Restate all of the entries exactly, dropping any pictures they hold.

Data extract |
========

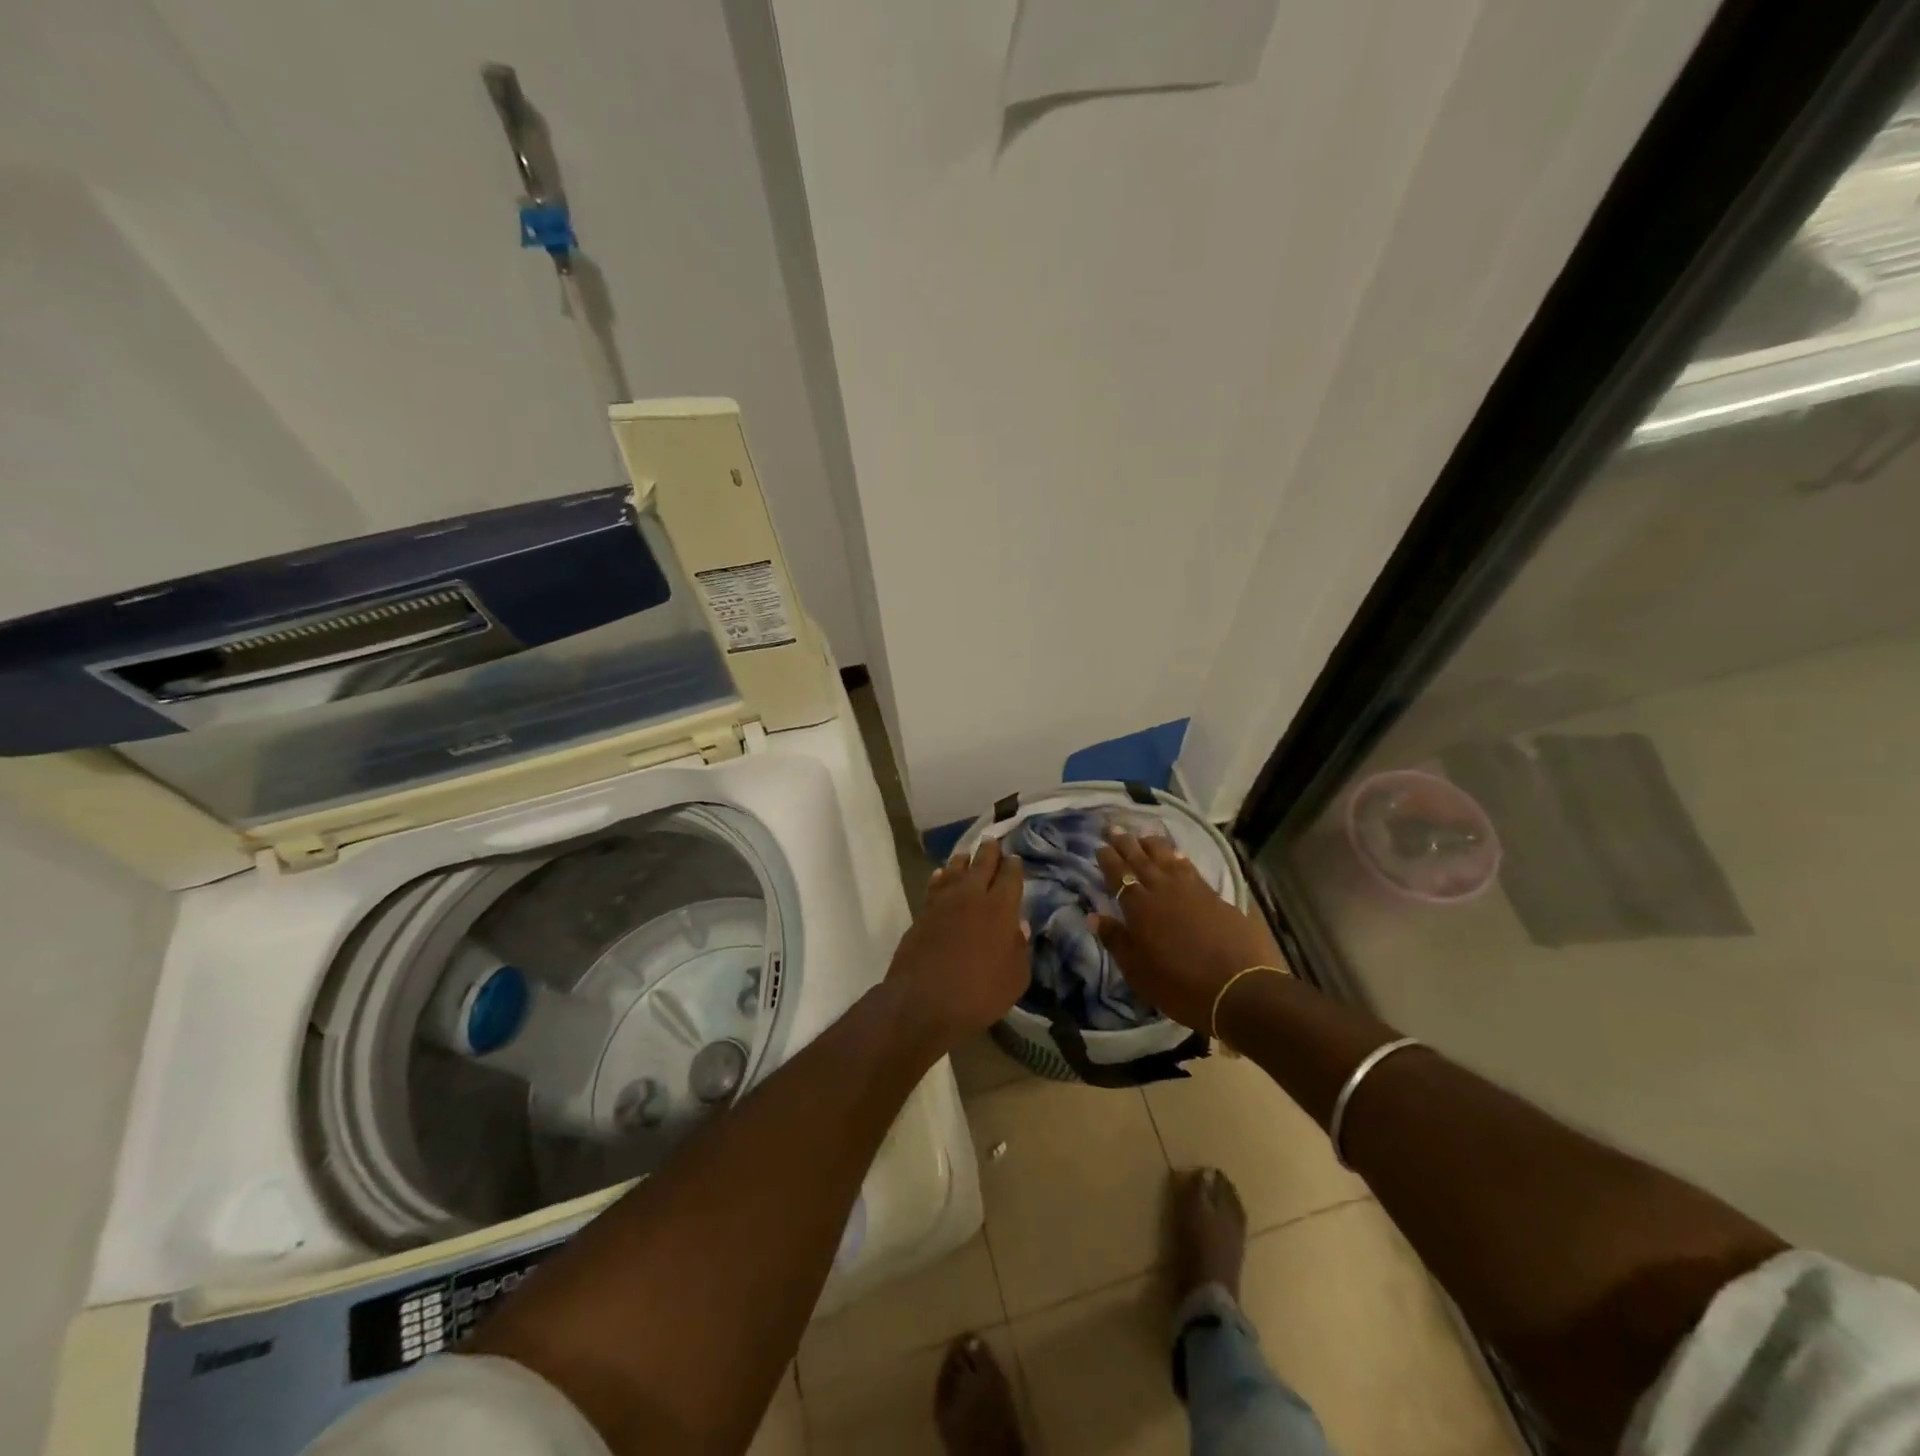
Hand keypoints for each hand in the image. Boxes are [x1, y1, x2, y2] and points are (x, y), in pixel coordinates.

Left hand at [882, 837, 1028, 1050]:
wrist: (922, 1002)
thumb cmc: (978, 994)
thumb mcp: (1014, 979)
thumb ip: (1020, 949)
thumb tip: (1018, 926)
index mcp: (1000, 908)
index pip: (1010, 876)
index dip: (1014, 865)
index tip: (1015, 859)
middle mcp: (972, 896)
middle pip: (982, 864)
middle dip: (990, 851)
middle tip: (992, 841)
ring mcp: (944, 902)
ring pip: (955, 870)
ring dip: (963, 860)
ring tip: (967, 854)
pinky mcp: (922, 912)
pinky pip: (935, 885)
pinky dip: (941, 877)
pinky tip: (941, 875)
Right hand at [1090, 830, 1286, 1031]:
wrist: (1240, 989)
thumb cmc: (1180, 985)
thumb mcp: (1138, 971)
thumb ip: (1116, 939)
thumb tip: (1093, 915)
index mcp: (1139, 907)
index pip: (1119, 875)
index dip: (1108, 859)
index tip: (1100, 846)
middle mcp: (1163, 890)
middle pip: (1141, 859)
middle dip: (1126, 843)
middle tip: (1115, 827)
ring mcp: (1192, 890)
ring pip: (1167, 858)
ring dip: (1153, 845)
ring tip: (1144, 836)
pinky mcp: (1215, 896)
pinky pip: (1190, 868)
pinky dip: (1179, 858)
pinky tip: (1177, 856)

========

Task solution |
Hand keypoints for each hand in the image. Boxes are [x1, y1, x2, y2] and points are (x, y), in pixel coordinates.

Left hand at [882, 837, 1028, 1050]:
wrist: (922, 1002)
thumb cmc: (978, 994)
thumb mcp: (1014, 979)
thumb ip: (1020, 949)
thumb tip: (1018, 926)
index mcp: (1000, 908)
index pip: (1010, 876)
index dip: (1014, 865)
index tip: (1015, 859)
middle mcp: (972, 896)
middle pip: (982, 864)
middle dip: (990, 851)
middle tip: (992, 841)
ring mcp: (944, 902)
ring pip: (955, 870)
ring dip: (963, 860)
ring tip: (967, 854)
pinky mcp: (922, 912)
pinky pip: (935, 885)
pinky dip: (941, 877)
pinky tip: (941, 875)
Right hand at [1090, 830, 1286, 1031]:
wrist: (1240, 989)
thumb cmc: (1180, 985)
thumb mcp: (1138, 971)
thumb ip: (1116, 939)
thumb tip: (1093, 915)
index mcp: (1139, 907)
index pip: (1119, 875)
index dip: (1108, 859)
index tip: (1100, 846)
middle mcp: (1163, 890)
middle pip: (1141, 859)
middle dip: (1126, 843)
middle tip: (1115, 827)
ring mcp: (1192, 890)
ring pip: (1167, 858)
ring dip: (1153, 845)
ring tip: (1144, 836)
pinky mcp: (1215, 896)
pinky pip: (1190, 868)
pinky dip: (1179, 858)
pinky tip: (1177, 856)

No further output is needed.